Collectible Review: Dagger Comiquette
Sideshow Collectibles is one of the most popular companies turning out pop culture collectibles these days, and the newest piece in their Marvel statues line validates their popularity. Here’s a look at the recently released Dagger Comiquette.
The only thing I like better than consistently awesome quality in a collectibles line is consistently awesome quality following a theme, and that’s what Sideshow has been excelling at providing for the past several years. It’s not enough that they have some of the best looking high-end collectibles featuring characters from Star Wars, Marvel comics, Lord of the Rings, and Buffy, but now they also have some fantastic comic book talents tied in with the projects.

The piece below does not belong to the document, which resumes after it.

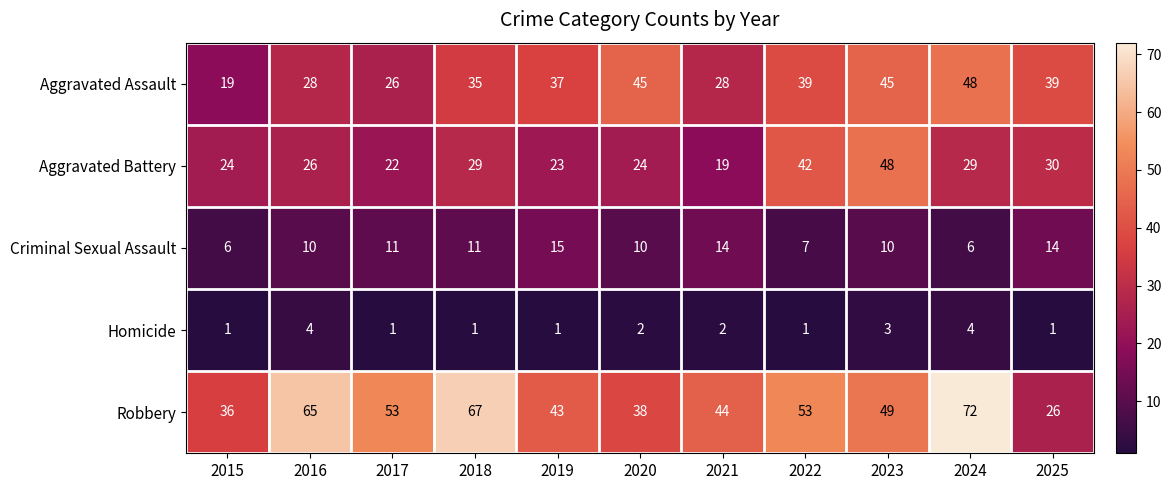

True or false: Aggravated Battery has a value of 42 at 2022.

True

It started with their still-running line of superheroines designed by Adam Hughes. I’ve previously reviewed some of those statues, including the marvelous Rogue Comiquette from 2008. Now Sideshow has added another top-notch artist to their creations in the form of Mark Brooks, perhaps best known for his work in the Marvel X-Men universe. The Dagger Comiquette is the first release in a new series featuring heroines designed by Brooks, and she’s a stellar start to the line.

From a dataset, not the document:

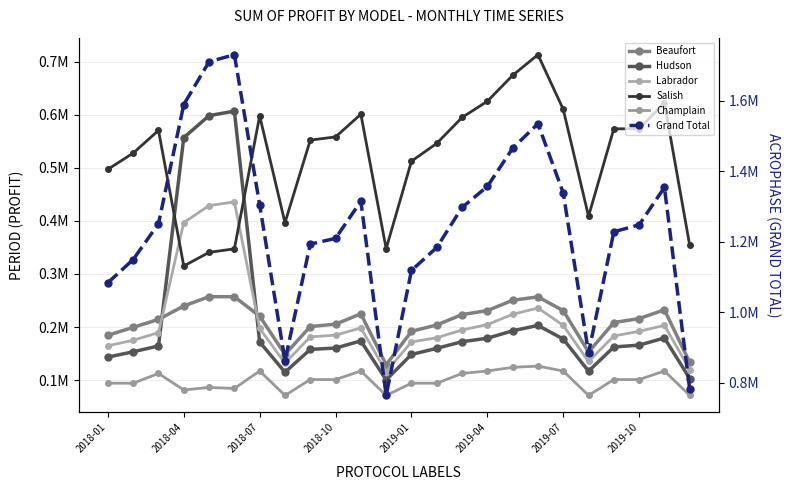

How many values in the Grand Total series are below 1251650?

12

The original art upon which the statue is based has Dagger floating up from Cloak’s, well, cloak, and holding the draping edges in her hands. This statue faithfully recreates the scene with the one notable exception that Cloak’s head is omitted from the final production. A limited print of Brooks’ art is the special pack-in with the Sideshow exclusive version of the statue and will look great displayed alongside it.
The comiquette comes packaged in three pieces in the box: Cloak, which serves as the base; Dagger’s gold necklace; and Dagger herself. A large peg in Dagger’s foot inserts easily into a hole inside the Cloak base, but you’ll want to be careful while setting her up. Her hands are positioned to mimic holding the cloak’s edges, so there’s not a lot of wiggle room. If you pop her onto the base too quickly, you just might amputate a few of her fingers. Once Dagger is safely ensconced in the base, the real fun begins: fitting her with the necklace. There are two holes in Dagger’s chest, where the ends of the necklace can fit. The necklace is positioned to be flipping upwards as in the art, but I had some trouble with getting it all to look right. In the end, I had to carefully bend the necklace piece a little before again attempting to insert the ends into the chest. Again, be careful here. With too much haste you just might break the necklace and / or scratch up Dagger’s chest.
The sculpt and paint job on this one are superb. I would have preferred a little shading and variance in the skintones and hair (both are just painted as flats), but those are small quibbles. This is a top notch statue, and there’s very little to complain about. She really looks like she flew right out of the comic books.
Aside from the paint flatness, my only other complaint with the statue is with the necklace. Having it flip up in the air does convey motion, but it also looks a little silly. Compounding that, the holes in Dagger’s chest are a bit too big for my taste. Even after inserting the necklace, you still can see the edges of the holes bordering it. This definitely is not a deal-breaker, though. The quality of the rest of the statue more than makes up for these little problems, and I have no hesitation in recommending it to fans of Marvel, Mark Brooks, and Sideshow’s female figurines.
Dagger stands around 17″ tall. The standard edition of the statue is limited to 1000 pieces, while the exclusive that comes with the Brooks art print is limited to 500. Both are sold out from Sideshow now, but you can get onto the wait lists for both versions and hope to score your own Dagger if and when they become available again.